23mi was my longest trip until the weekend. I rode 40 miles on Saturday, followed by 50 miles on Sunday. Now my body is still very sore. You're saying that once I can comfortably ride 50mi, I should have no trouble with 100mi?

Thanks.


----------



## tystevens (Jul 10, 2008)

Congrats! That looks like a great ride, especially this time of year. I was thinking of doing either the 1/2 or metric option, but it didn't work out for my schedule. I did Coalville to Oakley and back earlier this summer, and it was best road ride I have done so far. How was Heber to Kamas? Seems like a pretty good climb in my recollection from having driven the route. Hopefully I'll be there next year, maybe even for the full 100 miles.
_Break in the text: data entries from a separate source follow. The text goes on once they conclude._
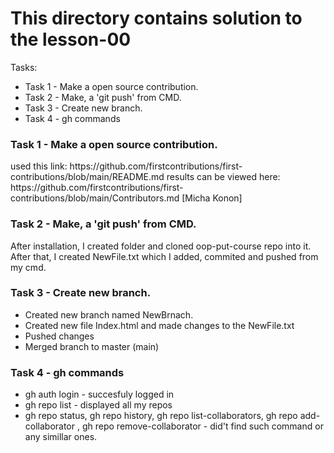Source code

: # This directory contains solution to the lesson-00
Tasks:
* Task 1 - Make a open source contribution.
* Task 2 - Make, a 'git push' from CMD. 
* Task 3 - Create new branch.
* Task 4 - gh commands

<h3>Task 1 - Make a open source contribution.</h3>
used this link: https://github.com/firstcontributions/first-contributions/blob/main/README.md
results can be viewed here: https://github.com/firstcontributions/first-contributions/blob/main/Contributors.md  [Micha Konon]

<h3>Task 2 - Make, a 'git push' from CMD.</h3>
After installation, I created folder and cloned oop-put-course repo into it. After that, I created NewFile.txt which I added, commited and pushed from my cmd.

<h3>Task 3 - Create new branch.</h3>

* Created new branch named NewBrnach.
* Created new file Index.html and made changes to the NewFile.txt
* Pushed changes
* Merged branch to master (main)

<h3>Task 4 - gh commands</h3>

* gh auth login - succesfuly logged in
* gh repo list - displayed all my repos
* gh repo status, gh repo history, gh repo list-collaborators, gh repo add-collaborator <username>, gh repo remove-collaborator <username> - did't find such command or any simillar ones.
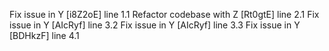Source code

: Fix issue in Y [i8Z2oE] line 1.1
Refactor codebase with Z [Rt0gtE] line 2.1
Fix issue in Y [AIcRyf] line 3.2
Fix issue in Y [AIcRyf] line 3.3
Fix issue in Y [BDHkzF] line 4.1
How long have you been cycling? What did you do to prepare? I've done several 40 to 60 mile solo rides, but I've never ridden in a group of more than 3 people, and then, only once. For some reason, I'm a little apprehensive of a group ride, but I'll do it sooner or later. Have you done any of the other local Utah group rides (obviously the 1/2 or metric options)? How did it compare? I plan to do either the Antelope Island or Tooele Valley (Ghosttown or something like that) next year -- they look like pretty easy centuries from a topography standpoint. Anyway, congrats!


----------



## Peanya (Jun 12, 2008)

beetz12 said:


> Einstruzende,
> 
> Thanks for sharing your experience. I went on a 50 mile ride yesterday and I was a wreck at the end. Extreme fatigue, leg pain, and headaches dizziness for the rest of the day.
> 
> ...


Take a nap after a long ride, it does a world of good. I take ibuprofin near the end/middle mark to avoid the headache (especially when it's hot!). Dizziness sounds like you didn't hydrate enough and get enough food intake either.


----------